Por Olga Granados
Psicoanalista
Si cerramos los ojos para imaginar un hogar, probablemente a muchos se nos vendrán imágenes de un espacio protegido y amoroso donde hay bienestar. Éstas son las condiciones ideales donde todos merecemos crecer y compartir la vida. Es el ambiente que los niños necesitan para desarrollar todas sus capacidades; para que los adultos se sientan respaldados y con la confianza de salir a enfrentar el mundo y para que los adultos mayores se sientan cobijados. Esto es lo que necesitamos todos para hacer de nuestra vida un pasaje disfrutable, por supuesto, incluyendo la inevitable cuota de dolor que tiene toda existencia.
Sin embargo, esta forma de hogar está extinguiéndose porque la violencia doméstica es más frecuente y más destructiva para todos los involucrados. Siempre ha existido, eso no la hace menos terrible, pero las cifras actuales son alarmantes, por ejemplo, según la OMS en su estadística de 2014, el 30% de las mujeres en el mundo han sufrido algún tipo de violencia y el 38% de los asesinatos de mujeres son perpetrados por su pareja. Esto muestra que las mujeres corren más peligro donde deberían ser más queridas y estar más seguras.
La violencia es el abuso de poder y de confianza que ejerce un miembro de la familia contra otro u otros y comprende todos los actos violentos, ya sean físicos o psicológicos que van desde ignorar hasta el asesinato. Si bien, la violencia de género es la más difundida en los últimos años no olvidemos el maltrato infantil y la violencia filio-parental que es la que ejercen los hijos hacia los padres.
A grandes rasgos podemos decir que quien ejerce violencia requiere esa descarga porque tiene conflictos emocionales severos que no ha podido solucionar y sólo pasa al acto. Claro que hay varios factores culturales que influyen y que se transmiten de una generación a otra pero cada persona decide qué hacer con lo que le pasa y los sujetos violentos han hecho a un lado la posibilidad de tramitar sus conflictos emocionales con las capacidades que nos humanizan como: pensar, expresar lo que sentimos, encontrar opciones diversas y sentir empatía por el otro, que es la base de todo vínculo.

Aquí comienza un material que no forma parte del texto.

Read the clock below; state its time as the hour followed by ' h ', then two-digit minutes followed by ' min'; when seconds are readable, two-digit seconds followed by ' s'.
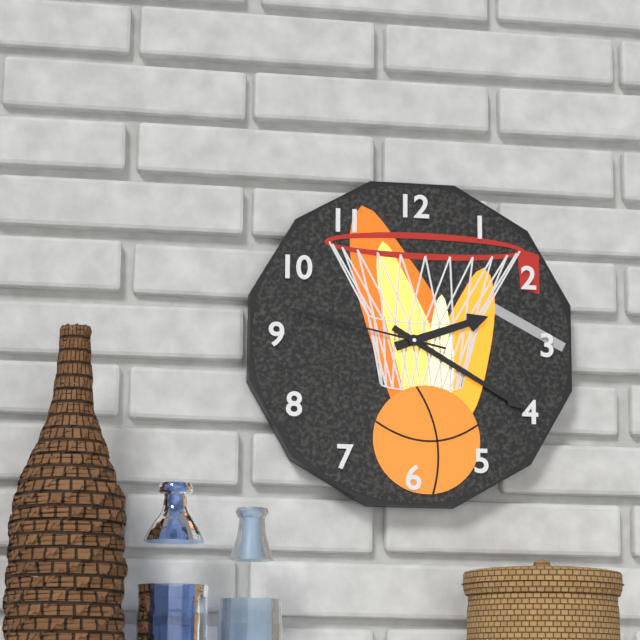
2 h 20 min 47 s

La violencia doméstica por lo regular no se denuncia porque la víctima va minándose de tal manera que ya no puede defenderse y, a veces, ni distinguir el acto violento. Llega a creer que se lo merece porque hizo algo mal y el miedo desactiva cualquier intento de denuncia, piensa que le puede ir peor. A esto hay que sumarle los pactos de lealtad que se generan en las familias donde se apela al amor – el cual evidentemente no existe -, a la “unión familiar” y a la compasión por el agresor, “está nervioso… tuvo un mal día…”, para impedir cualquier tipo de denuncia, es decir, ni siquiera hablar del tema que ya sería un pequeño alivio para la víctima.
Por otro lado, también hay que preguntarse qué le pasa a la persona que permite la violencia. ¿Cómo es que dejó que sucediera hasta el punto de quedar destruida? Algunas causas están en la inseguridad, la devaluación, la necesidad de amor, la dependencia y provenir de una familia violenta, lo cual provoca cierta ceguera que genera la ilusión de que el agresor “va a cambiar… ya me lo prometió”, nada más falso.
La violencia doméstica causa muy graves daños físicos y emocionales por lo que se requiere un trabajo terapéutico intenso en todos los involucrados para poder resolver los dolores emocionales que los llevan a violentar y a permitir la violencia. También es necesario generar un cambio cultural que desactive los sistemas de creencias que prevalecen sobre la superioridad del hombre y que se aprendan nuevos modelos de ser hombres y mujeres donde el respeto y el cuidado por sí mismo y por el otro sea lo que regule cualquier relación.